En un invernadero de la Patagonia, tres profesionales vinculados al agro decidieron montar una producción propia y probar un sistema distinto al de la horticultura tradicional de la zona.

El proyecto comenzó en 2024 en el Parque Industrial de Viedma. María Virginia Erezuma, Lautaro Bertorello y María Constanza Tasca combinaron experiencias en agronomía, riego y gestión agropecuaria para crear Folia Hidrocultivos.

Primero tuvieron que construir la estructura, conseguir los componentes y poner en marcha las primeras mesadas. Parte de los materiales necesarios llegaron desde Quilmes hasta la capital rionegrina.

Su emprendimiento nació de una inquietud compartida. Sus tres impulsores querían tener una producción propia y ofrecer algo distinto de lo que veían en el mercado regional, por este motivo se volcaron hacía el cultivo hidropónico, una técnica que permite producir plantas sin necesidad de tierra, utilizando una solución acuosa con minerales y nutrientes esenciales disueltos.

La puesta en marcha exigió empezar casi desde cero. Ellos mismos participaron del armado del invernadero y del sistema hidropónico que después utilizarían para producir.

Las primeras tres mesadas tardaron entre dos y tres meses en quedar operativas. Más adelante, cuando reunieron nuevos recursos, sumaron otras hasta llegar a las ocho actuales.

Querían hacer algo diferente y terminaron cultivando 3.000 plantas por mes en un invernadero de la Patagonia.

Con esa estructura, el emprendimiento produce alrededor de 3.000 plantas por mes. El volumen cambia según el cultivo, la estación del año, la velocidad de crecimiento y la demanda.

En algunas mesadas pueden ubicarse hasta 936 plantas. Las destinadas a lechuga tienen una capacidad menor porque cada ejemplar necesita más espacio para desarrollarse.

Cómo funciona la producción hidropónica que montaron en Viedma

El proceso comienza en bandejas de espuma fenólica, donde colocan las semillas. Los plantines permanecen allí cerca de diez días, aunque el tiempo varía según la especie y la época del año.

Cuando alcanzan unos cuatro centímetros, pasan a las mesadas hidropónicas.

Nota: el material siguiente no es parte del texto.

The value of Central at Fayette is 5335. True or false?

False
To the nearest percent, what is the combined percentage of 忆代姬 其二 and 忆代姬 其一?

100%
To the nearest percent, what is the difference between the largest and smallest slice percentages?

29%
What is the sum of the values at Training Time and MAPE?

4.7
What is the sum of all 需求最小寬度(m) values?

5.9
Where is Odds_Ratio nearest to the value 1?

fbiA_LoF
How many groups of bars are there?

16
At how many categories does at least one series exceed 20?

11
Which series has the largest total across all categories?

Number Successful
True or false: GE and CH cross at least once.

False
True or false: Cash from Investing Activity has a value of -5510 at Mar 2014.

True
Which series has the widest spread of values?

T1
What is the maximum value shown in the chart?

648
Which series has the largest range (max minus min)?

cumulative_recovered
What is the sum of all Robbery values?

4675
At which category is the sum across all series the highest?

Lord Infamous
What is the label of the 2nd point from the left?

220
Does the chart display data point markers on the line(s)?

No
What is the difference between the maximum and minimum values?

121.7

Allí las raíces reciben una solución preparada con micronutrientes y macronutrientes.

El equipo controla todos los días parámetros como el pH y la conductividad eléctrica. Esos datos permiten ajustar la cantidad de nutrientes disponible para cada cultivo.

Cómo funciona la producción hidropónica que montaron en Viedma.

La instalación utiliza dos tanques de aproximadamente 1.250 litros cada uno. Desde allí, la solución recorre las cañerías, atraviesa las mesadas y vuelve nuevamente a los depósitos.

El agua recircula y no se descarta después de cada riego. Ese circuito cerrado es uno de los puntos centrales del invernadero hidropónico en la Patagonia y permite producir de manera intensiva en una superficie reducida.

Qué cultivan y por qué venden las plantas con la raíz

Actualmente, producen rúcula, lechugas y distintas hojas de estación. También incorporaron mizuna, una variedad de col asiática, y realizaron pruebas con albahaca, kale y menta.

La menta abrió una oportunidad durante el invierno. Mientras puede perderse en una producción doméstica al aire libre por las bajas temperaturas, dentro del ambiente protegido pueden mantenerla y responder a la demanda de bares y coctelería.

Adempas, debido este tipo de cultivo las plantas se comercializan enteras, con la raíz incluida. Según el equipo, una rúcula puede mantenerse fresca alrededor de siete días a temperatura ambiente cuando conserva la raíz. Para verdulerías y restaurantes, ese tiempo adicional permite reducir pérdidas y extender el período de comercialización.